2. Co-defendant Mr. Manuel Gama was subsequently arrested as a result of this stop and the seizure of cocaine.

3. The record reveals that at some point after Mr. Gama's arrest, the FBI independently corroborated that Mr. Gama traveled to Las Vegas by airplane on August 23, 1996.

4. Interstate 15 is the major corridor, and the most direct route, between Salt Lake City and Las Vegas.

5. According to the record, an FBI agent removed a file from Defendant's pocket during the protective pat-down, considering it dangerous because it could be used as a knife. Also, a small object fell from Defendant's pants' pocket when he stood up after the pat-down. The FBI later determined that object to be a small amount of cocaine in a plastic bag.

6. The record indicates that approximately five FBI agents and two Utah Highway Patrolmen were present during the stop.

7. The record also reveals that some firearm ammunition for a handgun was located in the vehicle during the August 28 search.

8. The government raised this issue in its written response to the motion to suppress and during the suppression hearing. The record, however, indicates that the court did not rule on Defendant's standing. Because the record is not virtually barren of the facts necessary to decide the standing inquiry, we resolve this issue. See Combs v. United States, 408 U.S. 224, 227 (1972); United States v. Skowronski, 827 F.2d 1414, 1417 n.2 (10th Cir. 1987).

9. We note that the stop in this case is also justified by the lower standard of reasonable suspicion. A stop of a vehicle may be constitutional without probable cause if the officers had a reasonable suspicion, grounded in specific and articulable facts, that the suspect has committed, is committing, or is about to commit a crime. See United States v. Hensley, 469 U.S. 221, 226-27, 234 (1985); Terry v. Ohio, 392 U.S. 1, 21 & n.18 (1968). The facts in the record substantiate the officers' reasonable suspicion of wrongdoing sufficient to justify an investigative stop. See Arango, 912 F.2d at 446-47.

10. We note that the validity of a pat-down search does not depend on the officers' finding a weapon. Cf. Michigan v. DeFillippo, 443 U.S. 31, 36 (1979) (stating "mere fact that the suspect is later acquitted of the offense for which he is arrested is irrelevant to the validity of the arrest").

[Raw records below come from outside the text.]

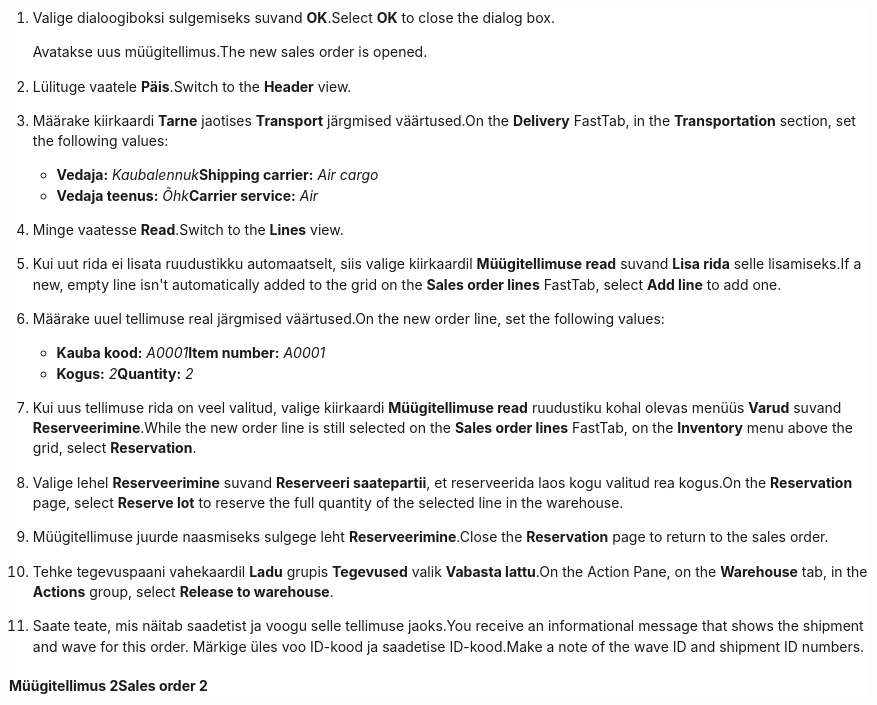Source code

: 1. <span data-ttu-id="c2ffd-378">Valige dialoogiboksi sulgemiseks suvand **OK**.</span><span class="sxs-lookup"><span data-stu-id="c2ffd-378">Select **OK** to close the dialog box.</span></span>

    <span data-ttu-id="c2ffd-379">Avatakse uus müügitellimus.</span><span class="sxs-lookup"><span data-stu-id="c2ffd-379">The new sales order is opened.</span></span>

1. <span data-ttu-id="c2ffd-380">Lülituge vaatele **Päis**.</span><span class="sxs-lookup"><span data-stu-id="c2ffd-380">Switch to the **Header** view.</span></span>
1. <span data-ttu-id="c2ffd-381">Määrake kiirkaardi **Tarne** jaotises **Transport** järgmised väärtused.</span><span class="sxs-lookup"><span data-stu-id="c2ffd-381">On the **Delivery** FastTab, in the **Transportation** section, set the following values:</span></span>

    - <span data-ttu-id="c2ffd-382">**Vedaja:** *Kaubalennuk*</span><span class="sxs-lookup"><span data-stu-id="c2ffd-382">**Shipping carrier:** *Air cargo*</span></span>
    - <span data-ttu-id="c2ffd-383">**Vedaja teenus:** *Õhk*</span><span class="sxs-lookup"><span data-stu-id="c2ffd-383">**Carrier service:** *Air*</span></span>

1. <span data-ttu-id="c2ffd-384">Minge vaatesse **Read**.</span><span class="sxs-lookup"><span data-stu-id="c2ffd-384">Switch to the **Lines** view.</span></span>
1. <span data-ttu-id="c2ffd-385">Kui uut rida ei lisata ruudustikku automaatselt, siis valige kiirkaardil **Müügitellimuse read** suvand **Lisa rida** selle lisamiseks.</span><span class="sxs-lookup"><span data-stu-id="c2ffd-385">If a new, empty line isn't automatically added to the grid on the **Sales order lines** FastTab, select **Add line** to add one.</span></span>
1. <span data-ttu-id="c2ffd-386">Määrake uuel tellimuse real järgmised väärtused.</span><span class="sxs-lookup"><span data-stu-id="c2ffd-386">On the new order line, set the following values:</span></span>

    - <span data-ttu-id="c2ffd-387">**Kauba kood:** *A0001*</span><span class="sxs-lookup"><span data-stu-id="c2ffd-387">**Item number:** *A0001*</span></span>
    - <span data-ttu-id="c2ffd-388">**Kogus:** *2*</span><span class="sxs-lookup"><span data-stu-id="c2ffd-388">**Quantity:** *2*</span></span>

1. <span data-ttu-id="c2ffd-389">Kui uus tellimuse rida on veel valitud, valige kiirkaardi **Müügitellimuse read** ruudustiku kohal olevas menüüs **Varud** suvand **Reserveerimine**.</span><span class="sxs-lookup"><span data-stu-id="c2ffd-389">While the new order line is still selected on the **Sales order lines** FastTab, on the **Inventory** menu above the grid, select **Reservation**.</span></span>
1. <span data-ttu-id="c2ffd-390">Valige lehel **Reserveerimine** suvand **Reserveeri saatepartii**, et reserveerida laos kogu valitud rea kogus.</span><span class="sxs-lookup"><span data-stu-id="c2ffd-390">On the **Reservation** page, select **Reserve lot** to reserve the full quantity of the selected line in the warehouse.</span></span>
1. <span data-ttu-id="c2ffd-391">Müügitellimuse juurde naasmiseks sulgege leht **Reserveerimine**.</span><span class="sxs-lookup"><span data-stu-id="c2ffd-391">Close the **Reservation** page to return to the sales order.</span></span>
1. <span data-ttu-id="c2ffd-392">Tehke tegevuspaani vahekaardil **Ladu** grupis **Tegevused** valik **Vabasta lattu**.</span><span class="sxs-lookup"><span data-stu-id="c2ffd-392">On the Action Pane, on the **Warehouse** tab, in the **Actions** group, select **Release to warehouse**.</span></span>
1. <span data-ttu-id="c2ffd-393">Saate teate, mis näitab saadetist ja voogu selle tellimuse jaoks.</span><span class="sxs-lookup"><span data-stu-id="c2ffd-393">You receive an informational message that shows the shipment and wave for this order.</span></span> <span data-ttu-id="c2ffd-394">Märkige üles voo ID-kood ja saadetise ID-kood.</span><span class="sxs-lookup"><span data-stu-id="c2ffd-394">Make a note of the wave ID and shipment ID numbers.</span></span>

#### <a name="sales-order-2"></a><span data-ttu-id="c2ffd-395">Müügitellimus 2</span><span class="sxs-lookup"><span data-stu-id="c2ffd-395">Sales order 2</span></span>
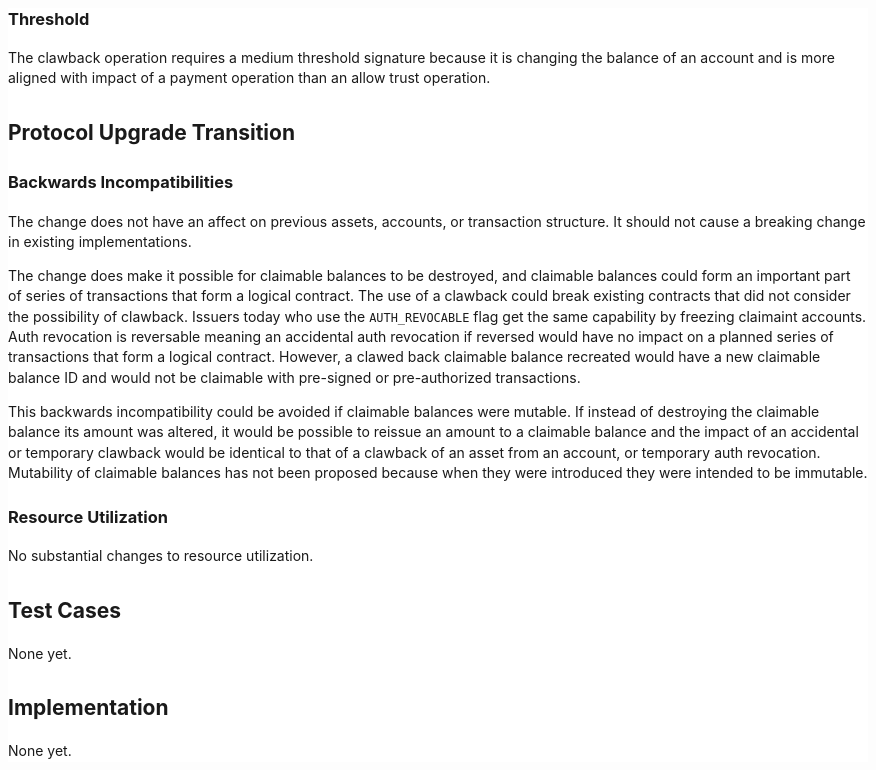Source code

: ### Threshold
The clawback operation requires a medium threshold signature because it is
changing the balance of an account and is more aligned with impact of a payment
operation than an allow trust operation.

## Protocol Upgrade Transition

### Backwards Incompatibilities

The change does not have an affect on previous assets, accounts, or transaction 
structure. It should not cause a breaking change in existing implementations. 

The change does make it possible for claimable balances to be destroyed, and
claimable balances could form an important part of series of transactions that
form a logical contract. The use of a clawback could break existing contracts
that did not consider the possibility of clawback. Issuers today who use the
`AUTH_REVOCABLE` flag get the same capability by freezing claimaint accounts.
Auth revocation is reversable meaning an accidental auth revocation if reversed
would have no impact on a planned series of transactions that form a logical
contract. However, a clawed back claimable balance recreated would have a new
claimable balance ID and would not be claimable with pre-signed or
pre-authorized transactions.

This backwards incompatibility could be avoided if claimable balances were
mutable. If instead of destroying the claimable balance its amount was altered,
it would be possible to reissue an amount to a claimable balance and the impact
of an accidental or temporary clawback would be identical to that of a clawback
of an asset from an account, or temporary auth revocation. Mutability of
claimable balances has not been proposed because when they were introduced they
were intended to be immutable.
 
### Resource Utilization
No substantial changes to resource utilization.

## Test Cases

None yet.

## Implementation

None yet.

11. Defendant was sentenced to a mandatory minimum 60-months imprisonment. If the statutory minimum sentence did not apply, he would be subject to a sentence of 46 to 57 months. R., Vol. VII at 10.

12. Defendant also asserts that he was entitled to a lesser sentence for mitigating circumstances pursuant to 18 U.S.C. § 3553(b). Because Defendant does not tell us what mitigating circumstance exists, we do not address this claim. Cf. United States v. Verners, 103 F.3d 108, 111 (10th Cir. 1996) (confirming that a "district court has no discretion to depart from a statutory minimum sentence for section 3553(b) mitigating circumstances").

13. The record shows that Defendant contends he truthfully provided all relevant information to the government in his written plea agreement, at his change of plea hearing, in his testimony at his co-defendants' trial, and in the Judge's chambers prior to the sentencing hearing. The government insists that much of the information provided by Defendant was false or incomplete.

14. Because Defendant's proffer technically occurred before the sentencing hearing began, we do not address whether a proffer of information occurring "at" or "during" a sentencing hearing is timely under section 5C1.2(5).

15. The record indicates that the government and Defendant agree that the first and third criteria were satisfied. See R., Vol. VII at 12-14. The record also reveals a statement by the court negating the relevance of a government argument that the fourth criteria was not satisfied. See R., Vol. VII at 12-13. The court did not discuss the second requirement. Obviously, our directions do not preclude the court from making any other findings it deems appropriate.